How has BT supported your development and career growth?

I’ve been able to volunteer for a wide variety of projects, whether that’s getting involved in a people strategy refresh working group, leading on Global HR engagement project (and being a representative for Global HR in a pan BT engagement group) being an assessor for apprentice assessment centres… just to name a few. There’s such a wealth of opportunities and careers in BT, I think it’s just about having the right support in place and not being afraid to put your hand up. For me, it’s meant putting aside doubts about whether I’m ‘capable’ or ‘experienced’ enough to lead on certain projects, and as a result, I feel like I’ve expanded my knowledge, experience, and confidence massively. Having the right (growth) mindset, attitude, and confidence to put yourself out of your comfort zone, get involved in new projects and take on additional responsibilities makes all the difference.

I must say, I’ve equally been fortunate enough to have some fantastic support from colleagues at BT, whether that’s from my managers, HR directors I’ve worked with, or mentor and coaching figures… these people have all been crucial in opening new avenues and opportunities for me. BT also has many tools and platforms available to employees like thousands of online courses via LinkedIn Learning, endless knowledge calls and the opportunity to mentor via Fast Futures’ mentoring programme so I’ve tried to take advantage of all these opportunities throughout my graduate scheme.
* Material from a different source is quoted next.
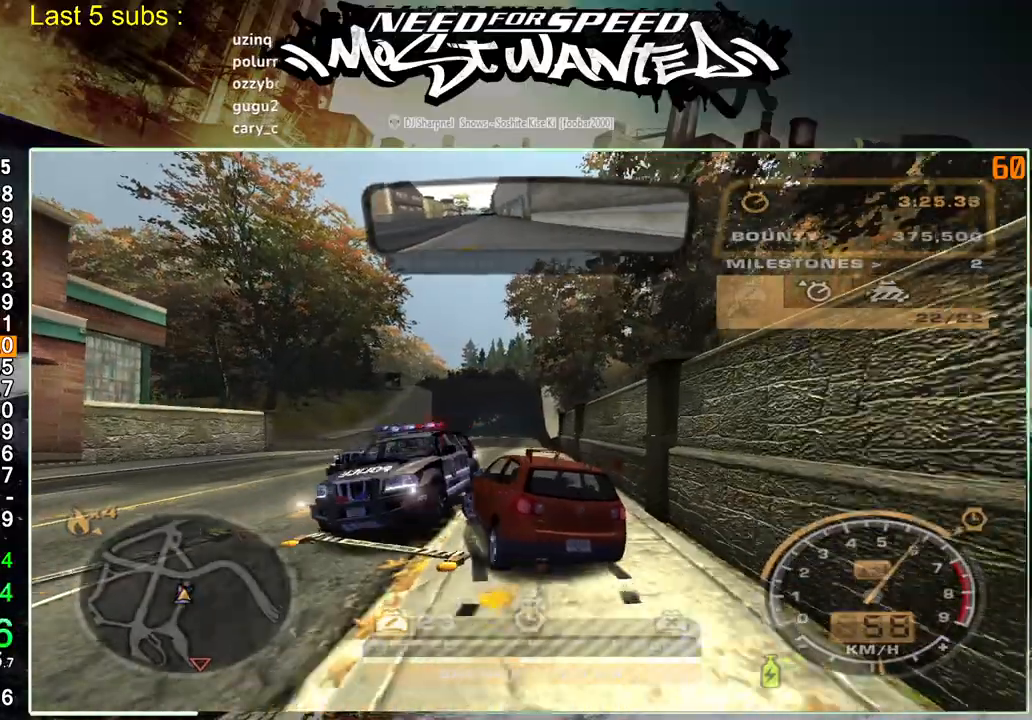
{"buttons": ["R2"], "left_stick": "up-right", "right_stick": "center", "events": [[333, "left_stick", "up-right"]]}
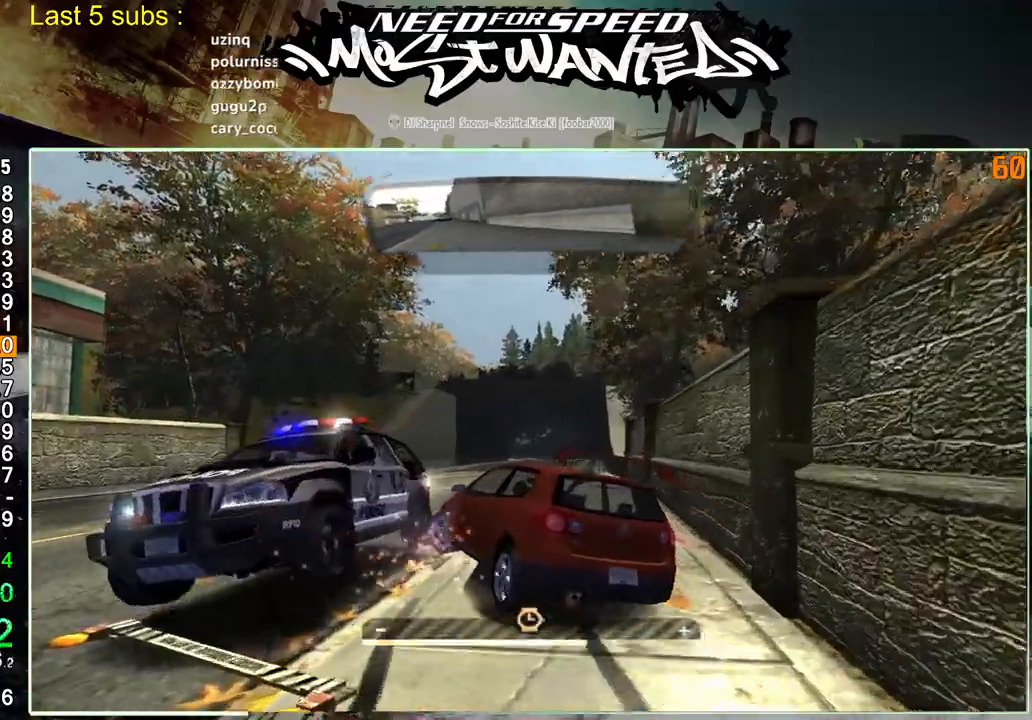
{"buttons": ["R2"], "left_stick": "up-right", "right_stick": "center", "events": [[183, "R1", "down"], [267, "R1", "up"]]}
How has BT supported your wellbeing?

Through its caring and supportive culture. I’ve found my managers and other colleagues I’ve worked with big advocates of people doing what’s best for them…which of course means different things for everyone. For some, this means leaving work early or not working during certain times of the day so they can take care of their kids. For others, like myself, this means going for a walk or being able to attend a medical appointment during the day, as well as shifting my working hours depending on who I’m working with and where in the world they are based. The trusting culture here at BT was another pleasant surprise which I didn’t expect as a junior employee. If I get my work done (and do it to a high standard), it doesn’t matter to my managers exactly how, when, and where I’m getting it done. As any good manager should be, my managers are focused on the outcomes and my wellbeing, and they trust and support me to do the right thing… both for me and the business.

Now that you’re coming towards the end of your graduate scheme, what’s next for you?

I don’t know exactly yet, but I will likely continue working on the brand strategy and employee advocacy project which is incredibly exciting. Feeling like the work I do is genuinely adding value to the business, as well as contributing to our strategic aims of becoming a more diverse and inclusive organisation is really fulfilling.

The great thing with BT is there are so many opportunities, that I know whatever I end up doing next, I’ll always have the opportunity to get involved in different projects and gain new experiences.